## INPUT DATA
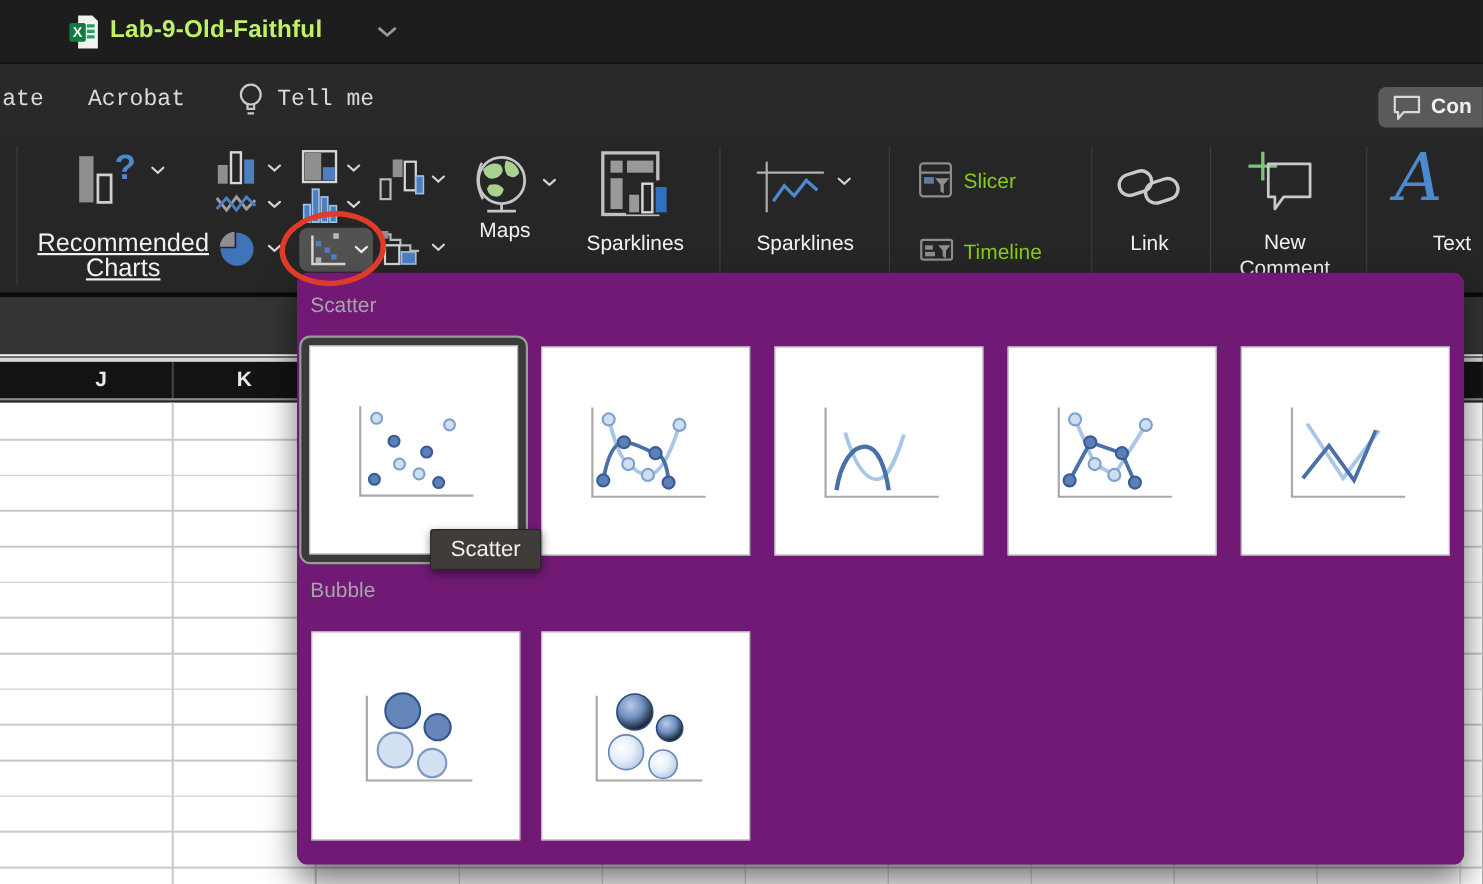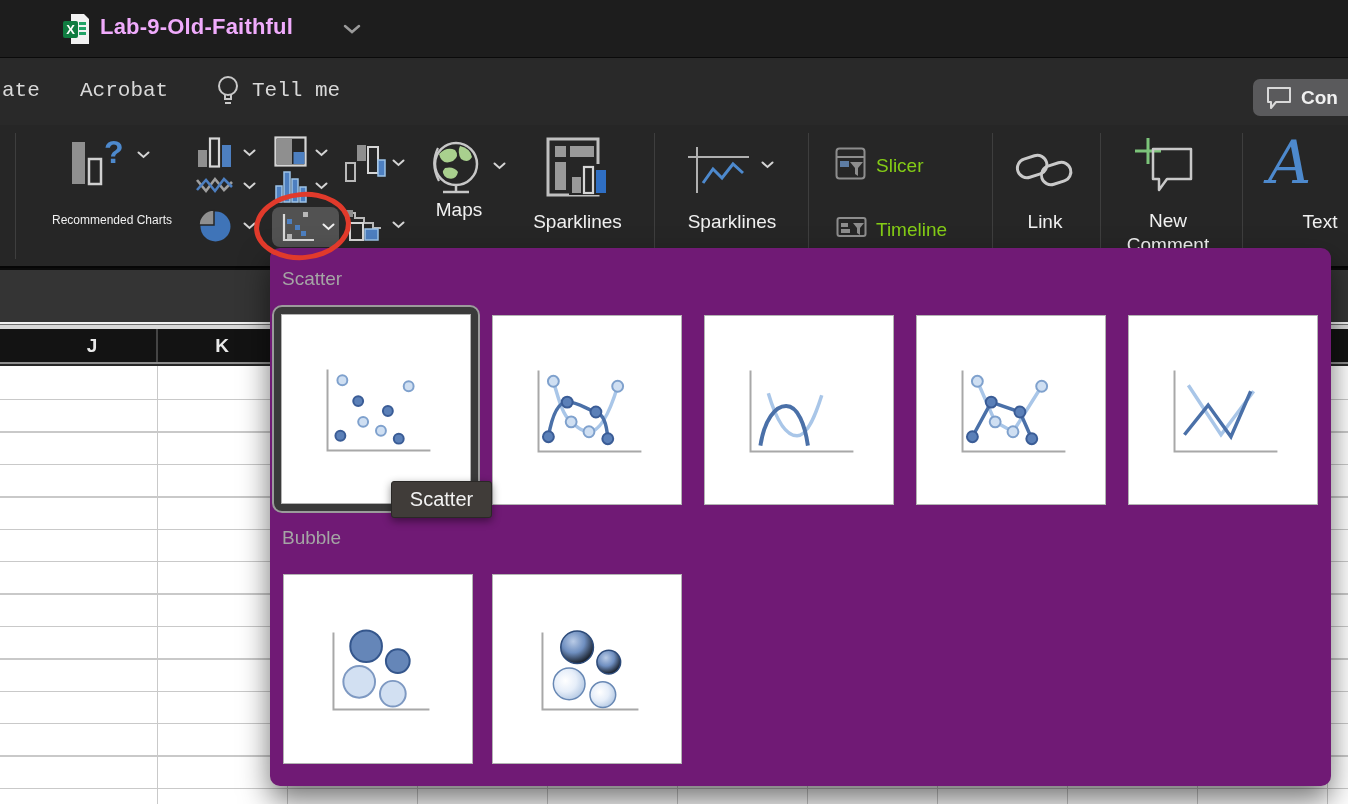--- a/index.html
+++ b/index.html
@@ -3,34 +3,34 @@
 <meta charset="utf-8">
 <style>
   * { margin:0; padding:0; box-sizing:border-box; }
   html,body { width:1348px; height:804px; overflow:hidden; background:#262626;
               font-family:"Liberation Sans", sans-serif; }
   #app { position:relative; width:1348px; height:804px; overflow:hidden; }
   .abs { position:absolute; }
 
   
   #titlebar { left:0; top:0; width:1348px; height:57px; background:#1d1d1d; z-index:10; }
-  #doc-title { left:100px; top:14px; font-size:22px; font-weight:bold; color:#f0abfc; letter-spacing:.2px; }
+  #doc-title { left:100px; top:14px; font-size:22px; font-weight:bold; color:#bef264; letter-spacing:.2px; }
 
   
   #tabrow { left:0; top:57px; width:1348px; height:68px; background:#292929; border-top:1px solid #0a0a0a; z-index:10; }
   .tab { font-size:21px; color:#d9d9d9; top:21px;font-family:Liberation Mono, monospace; }
   #comments-btn { left:1253px; top:21px; height:37px; width:120px; background:#5a5a5c; border-radius:7px;
                   display:flex; align-items:center; gap:9px; padding-left:13px; border:none; }
   #comments-btn span { font-size:19px; color:#f0f0f0; font-weight:600; }
 
   
   #ribbon { left:0; top:125px; width:1348px; height:143px; background:#262626; border-bottom:2px solid #060606; z-index:10; }
   .divider { position:absolute; top:8px; width:1px; height:126px; background:#3e3e3e; }
   .rlabel { position:absolute; font-size:19px; color:#f0f0f0; text-align:center; }
-  .rlabel.small { font-size:12px; line-height:23px; }
+  .rlabel.small { font-size:23px; line-height:23px;text-decoration:underline; }
   .rlabel.gray { color:#84cc16; text-align:left; }
   .rbtn { position:absolute; background:none; border:none; cursor:default; }
   #scatter-ribbon-btn { left:272px; top:82px; width:67px; height:40px; background:#525252; border-radius:8px;
                         display:flex; align-items:center; justify-content:space-evenly; border:none; }
 
   
   #red-ellipse { left:254px; top:192px; width:97px; height:68px; border:5px solid #e13a2b;
                  border-radius:50%; transform:rotate(-5deg); z-index:70; }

## GOAL OF THE EXERCISE
Only the lines containing "display" are needed; pull them out of the listing.

## COMPLETED EXERCISE
                   display:flex; align-items:center; gap:9px; padding-left:13px; border:none; }
                         display:flex; align-items:center; justify-content:space-evenly; border:none; }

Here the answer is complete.